I would prefer that Eilif admire the Norwegians in their bunad, traditional Norwegian outfits, as they celebrated the country's Constitution Day on the 17th of May. The day honors the constitution, and the country's independence, especially from Sweden in 1905. Nearly everyone in Norway was out waving a Norwegian flag to hail Syttende Mai, except for the Russ, who gently mocked the whole fun day. While the children's parade was the focus of the day, the Russ parade, or Russetoget, demanded attention.

I asked my Trondheim friend Petter about his time as Russ.

"I don't remember much; I just know that my mom wasn't very proud of me when I was Russ. She said that at the Russetoget I was taped passed out to a hood of a car."

No, I don't want Eilif to be Russ.

Come to the dark side

Our schedule was a bit hectic, but we were fueled by gullbrød, dark chocolate-covered marzipan and spicy ingefærøl ginger ale, both from Trondheim. The temperature shifts every 15 minutes and the weather report showed a cloud icon with a snow/rain mix with sunshine. "We have all seasons in a day," our host Runa told us. Indeed, out the front window we saw rain, the side window had sun, and the back had dark clouds with a double rainbow. Nevertheless, we set out for one last adventure.

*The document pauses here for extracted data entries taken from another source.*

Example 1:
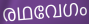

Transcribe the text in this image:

രഥവേഗം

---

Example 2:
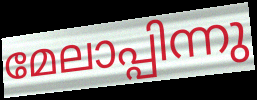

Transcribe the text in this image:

മേലാപ്പിന്നു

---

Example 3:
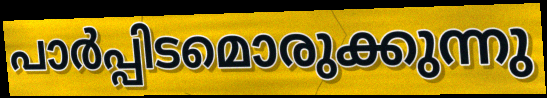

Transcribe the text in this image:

പാർപ്പിടമൊരുക്കുന്നു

Before bringing Eilif to Norway, I had taken our family to Norwegian sites around the Midwest. I have a photo of Eilif in front of a replica stave church in Wisconsin. The church was built in Orkanger, the same town outside of Trondheim where Eilif was born. The church was originally shipped from Orkanger to the 1893 World's Columbian Exposition in Chicago. After the festival, the church became a cinema and then moved to Little Norway, a living museum in Blue Mounds, Wis., that shut down in 2012.

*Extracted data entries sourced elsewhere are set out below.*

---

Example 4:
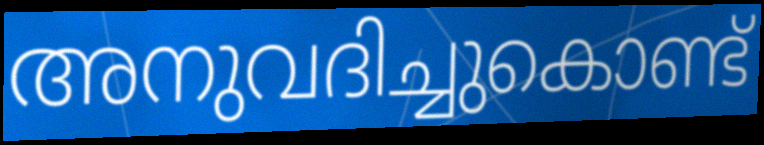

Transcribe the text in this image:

അനുവദിച്ചുകൊണ്ട്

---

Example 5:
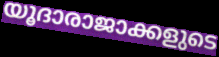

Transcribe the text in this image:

യൂദാരാജാക്കളുടെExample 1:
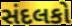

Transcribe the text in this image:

સંદલકો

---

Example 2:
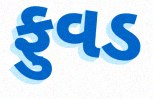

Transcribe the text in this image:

ફુવડ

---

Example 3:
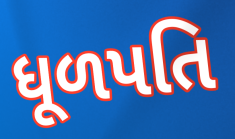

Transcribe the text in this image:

ધૂળપતિ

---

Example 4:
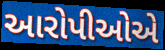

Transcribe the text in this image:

આરોપીઓએ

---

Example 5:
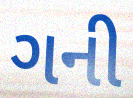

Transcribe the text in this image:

ગની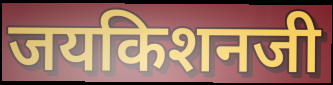
जयकिशनजीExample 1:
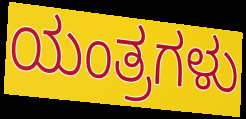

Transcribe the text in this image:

ಯಂತ್ರಗಳು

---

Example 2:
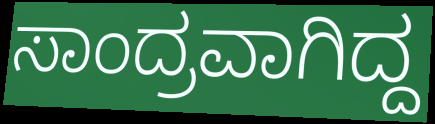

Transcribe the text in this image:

ಸಾಂದ್ರವಾಗಿದ್ದ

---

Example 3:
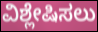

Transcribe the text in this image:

ವಿಶ್ಲೇಷಿಸಲು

As we planned our trip to Orkanger, we discovered that after 122 years, that stave church has returned home. Norwegians came to Wisconsin to pack up the church and lovingly restored it in Orkanger as a little bit of the Midwest in Norway.

On our way out of Trondheim we headed north on a train that wiggles for 10 hours, past the Arctic Circle to Bodø, the farthest north that trains go. Here the sun doesn't even pretend to set and day and night lose their meaning. This concept that time no longer has significance and that the past, present and future are all here at the same time is summed up in the book that both Eilif and I just read, "Naїve, Super," by Trondheim's own Erlend Loe.

Then, returning to Trondheim, the train passed through the town of Mørkved, the "dark side," and we realized we needed the night. While the sun gave us energy to keep going, we were ready for the darkness, and sleep.

Eric Dregni is the author of "Minnesota Marvels," "Midwest Marvels," "Weird Minnesota" and most recently "You're Sending Me Where? Dispatches From Summer Camp."